Mêlant les codes de la dystopie, du film catastrophe et de l’enquête criminelle, la nouvelle création de Dan Fogelman (This is Us) résonne étrangement avec notre réalité sous menace climatique. Une série à voir sur Disney+
En croisant l’agent Collins (Sterling K. Brown) en plein jogging dans ce quartier chic, on pressent que la situation ne va pas tarder à virer à l’aigre. De fait, la découverte de la dépouille du président, dans sa chambre à coucher, déclenche une vaste enquête de sécurité. On pense embarquer pour une intrigue top secrète sur la relation controversée entre le président (James Marsden) et son garde du corps, mais il ne s’agit que de la partie émergée de l’iceberg.
Les séries Weeds et Desperate Housewives nous ont appris à nous méfier des univers trop proprets pour être honnêtes. Avec Paradise, les amateurs de rebondissements en cascades ne seront pas déçus. Conçue comme un mille-feuille aux ingrédients très diversifiés, la nouvelle série de Dan Fogelman (This is Us) ne ménage pas ses efforts pour créer la surprise et dévoiler des sous-intrigues de plus en plus retorses. Toutes ne sont pas amenées avec subtilité et l’on pourra regretter le côté trop démonstratif ou premier degré de certaines révélations. Mais le plus intéressant est ailleurs : dans la conception de cet univers en vase clos, censé reproduire le plus fidèlement et, surtout, le plus idéalement possible la vie sur terre.

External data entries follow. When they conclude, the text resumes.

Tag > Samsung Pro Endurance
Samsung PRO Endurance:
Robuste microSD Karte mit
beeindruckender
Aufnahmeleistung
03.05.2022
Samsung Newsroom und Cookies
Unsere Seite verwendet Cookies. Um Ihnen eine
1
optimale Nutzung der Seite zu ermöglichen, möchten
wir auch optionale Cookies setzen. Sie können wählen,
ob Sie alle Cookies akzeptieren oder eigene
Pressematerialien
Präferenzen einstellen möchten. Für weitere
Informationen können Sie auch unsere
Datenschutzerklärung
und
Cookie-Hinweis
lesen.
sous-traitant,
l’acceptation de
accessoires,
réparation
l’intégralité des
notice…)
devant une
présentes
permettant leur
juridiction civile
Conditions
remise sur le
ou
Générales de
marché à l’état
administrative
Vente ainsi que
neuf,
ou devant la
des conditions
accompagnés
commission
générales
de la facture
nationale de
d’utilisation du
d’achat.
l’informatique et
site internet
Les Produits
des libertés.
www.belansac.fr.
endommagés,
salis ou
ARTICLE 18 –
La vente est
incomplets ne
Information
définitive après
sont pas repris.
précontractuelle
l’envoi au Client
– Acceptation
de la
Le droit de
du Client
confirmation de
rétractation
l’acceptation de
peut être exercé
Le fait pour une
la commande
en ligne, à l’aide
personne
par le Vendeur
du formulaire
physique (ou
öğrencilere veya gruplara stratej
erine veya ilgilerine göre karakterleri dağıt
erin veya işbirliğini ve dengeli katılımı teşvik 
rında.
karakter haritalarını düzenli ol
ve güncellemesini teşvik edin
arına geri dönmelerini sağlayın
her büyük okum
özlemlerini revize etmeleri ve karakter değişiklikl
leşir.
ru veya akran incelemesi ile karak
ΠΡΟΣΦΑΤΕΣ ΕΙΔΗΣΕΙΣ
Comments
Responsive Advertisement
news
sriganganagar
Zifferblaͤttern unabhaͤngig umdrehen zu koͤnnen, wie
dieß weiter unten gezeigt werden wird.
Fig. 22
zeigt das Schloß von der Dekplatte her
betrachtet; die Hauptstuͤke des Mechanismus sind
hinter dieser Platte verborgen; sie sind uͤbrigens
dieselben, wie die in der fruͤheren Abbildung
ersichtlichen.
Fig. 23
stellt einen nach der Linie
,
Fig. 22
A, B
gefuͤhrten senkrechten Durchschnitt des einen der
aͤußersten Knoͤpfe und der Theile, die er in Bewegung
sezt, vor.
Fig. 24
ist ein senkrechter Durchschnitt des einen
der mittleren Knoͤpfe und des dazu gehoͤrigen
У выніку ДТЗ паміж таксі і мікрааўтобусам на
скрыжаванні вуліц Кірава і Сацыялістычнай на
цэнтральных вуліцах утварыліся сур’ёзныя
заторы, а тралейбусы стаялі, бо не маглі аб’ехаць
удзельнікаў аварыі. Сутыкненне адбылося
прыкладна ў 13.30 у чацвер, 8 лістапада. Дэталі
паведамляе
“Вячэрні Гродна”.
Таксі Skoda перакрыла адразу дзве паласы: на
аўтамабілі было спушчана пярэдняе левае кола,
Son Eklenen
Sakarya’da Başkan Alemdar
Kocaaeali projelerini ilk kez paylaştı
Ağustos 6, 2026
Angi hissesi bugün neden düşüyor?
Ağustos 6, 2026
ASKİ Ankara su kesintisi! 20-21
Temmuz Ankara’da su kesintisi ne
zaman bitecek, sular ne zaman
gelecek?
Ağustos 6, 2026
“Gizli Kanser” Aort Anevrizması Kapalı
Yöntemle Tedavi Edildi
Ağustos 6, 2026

La série s’attache à la catastrophe à venir et le cynisme des plus riches et puissants. Un scénario écrit avec l’auteur Stephen Markley qui a signé Le Déluge – grand prix de Littérature américaine – dans lequel il a imaginé l’effondrement climatique et ses conséquences.
Une vie réinventée en vase clos
A la fin du premier épisode de Paradise, le doute n’était plus permis: cet univers factice, malgré son apparence idyllique et sa douceur de vivre, est aussi inquiétant que ceux imaginés dans les séries Snowpiercer ou Silo qui prennent aussi le pouls d’une humanité post-chaos. L’impression d’étrangeté et d’enfermement ne quitte d’ailleurs pas les « élus survivants » peinant à s’adapter à cette nouvelle normalité, comme ce fut le cas pour les protagonistes de la série Dôme, adaptée de Stephen King, ou du film The Truman show.
L’enquête sur l’assassinat du président met rapidement en lumière les agissements étranges des grands architectes de ce lieu de vie, enfoui sous une montagne, et particulièrement la psyché déviante de sa grande coordinatrice en chef, Samantha Redmond, campée par une redoutable Julianne Nicholson (Mare of Easttown). Une personnalité de premier plan qui est aussi celle qui a établi la liste des 25 000 privilégiés appelés à vivre à Paradise.
L’acteur Sterling K. Brown campe l’agent Collins en charge de la protection du président dans la série « Paradise » sur Disney.
Pouvoir, trahisons et deuil
Le projet a des accents glaçants de dystopie, façon Black Mirror, mais le plus effrayant est que ce type de projet, conçu par des milliardaires, possède des contours qui n’ont, malheureusement, rien de fictif. Il suffit de songer aux annonces d’Elon Musk concernant ses desseins pour la planète Mars.
Au-delà de l’enquête criminelle et de la dystopie, la série brasse des questions de pouvoir et de secrets, imagine des desseins machiavéliques et de possibles trahisons, mais elle se confronte aussi à l’indépassable deuil des êtres emportés par la catastrophe écologique ou par la dégradation de notre environnement. La superposition de ces divers intérêts et de ces multiples points de vue (chaque épisode s’inscrit dans les pas d’un personnage différent) ainsi que les allers-retours dans le passé des personnages, font de Paradise un objet forcément intrigant.
Reste à espérer que la résolution, au terme des huit épisodes en cours de diffusion sur Disney, sera à la hauteur de l’ambitieux concept patiemment mis en place.